Instructions for the task:
Swap each "Your answer" in the records below for "Time shown" and write out all the records again with nothing else changed. Leave the pictures out.
----- Data entries -----
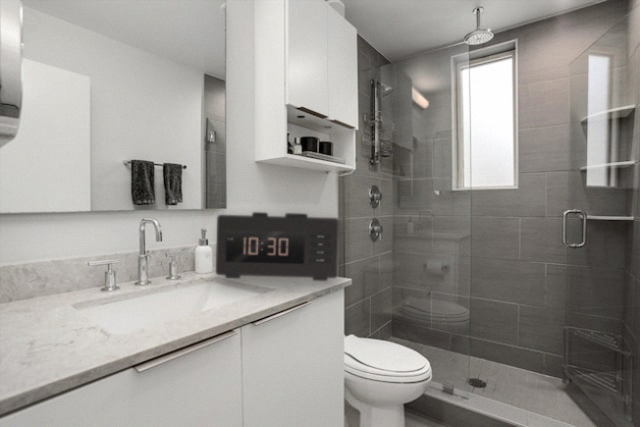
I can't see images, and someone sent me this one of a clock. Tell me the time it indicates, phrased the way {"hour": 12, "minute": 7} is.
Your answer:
{"hour": 10, "minute": 30}
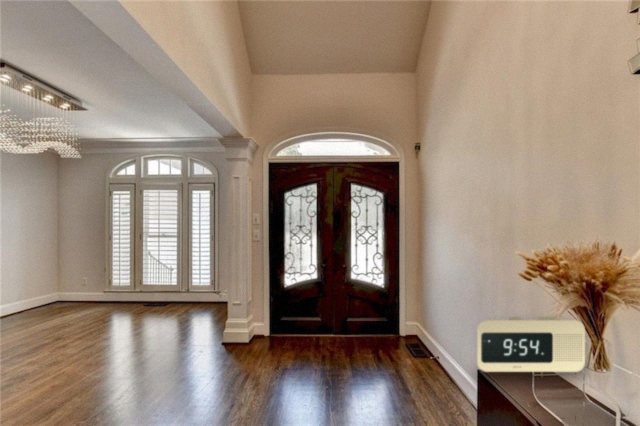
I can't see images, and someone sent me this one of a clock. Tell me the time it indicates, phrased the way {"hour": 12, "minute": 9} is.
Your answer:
{"hour": 9, "minute": 54}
-----
Final result:
I can't see images, and someone sent me this one of a clock. Tell me the time it indicates, phrased the way {"hour": 12, "minute": 7} is.
Time shown:
{"hour": 10, "minute": 30}
I can't see images, and someone sent me this one of a clock. Tell me the time it indicates, phrased the way {"hour": 12, "minute": 9} is.
Time shown:
{"hour": 9, "minute": 54}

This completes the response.